Reading passage:
GlobalConfiguration globalConfig = new GlobalConfigurationBuilder()
  .cacheContainer().statistics(true) 1
  .build();

 ...

Configuration config = new ConfigurationBuilder()
  .statistics().enable() 2
  .build();

1
Enables statistics for the Cache Manager.
2
Enables statistics for the named cache.

9.2.2. Enabling Data Grid Metrics

Configure Data Grid to export gauges and histograms.

Procedure

  • Configure metrics declaratively or programmatically.

Declaratively

<cache-container statistics="true"> 1
  <metrics gauges="true" histograms="true" /> 2
</cache-container>

1
Computes and collects statistics about the Cache Manager.
2
Exports collected statistics as gauge and histogram metrics.

Programmatically

GlobalConfiguration globalConfig = new GlobalConfigurationBuilder()

What you will do: Please continue the Data Grid configuration text from its last line.

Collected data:
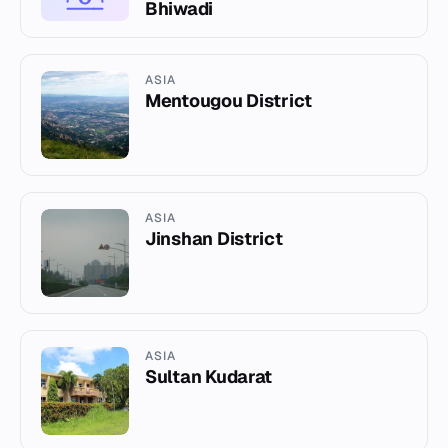
Bhiwadi
ASIA
Mentougou District
ASIA
Jinshan District
ASIA
Sultan Kudarat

Task response:
  .statistics().enable() 1
  .metrics().gauges(true).histograms(true) 2
  .build();

1
Computes and collects statistics about the Cache Manager.
2
Exports collected statistics as gauge and histogram metrics.

9.2.3. Collecting Data Grid Metrics

Collect Data Grid metrics with monitoring tools such as Prometheus.

Prerequisites

  • Enable statistics. If you do not enable statistics, Data Grid provides 0 and -1 values for metrics.
  • Optionally enable histograms. By default Data Grid generates gauges but not histograms.

Procedure

  • Get metrics in Prometheus (OpenMetrics) format:

    $ curl -v http://localhost:11222/metrics
  • Get metrics in MicroProfile JSON format:

    $ curl --header "Accept: application/json" http://localhost:11222/metrics

Next steps

Configure monitoring applications to collect Data Grid metrics. For example, add the following to prometheus.yml:

static_configs:
    - targets: ['localhost:11222']

Reference

9.2.4. Configuring Data Grid to Register JMX MBeans

Data Grid can register JMX MBeans that you can use to collect statistics and perform administrative operations. However, you must enable statistics separately to JMX otherwise Data Grid provides 0 values for all statistic attributes.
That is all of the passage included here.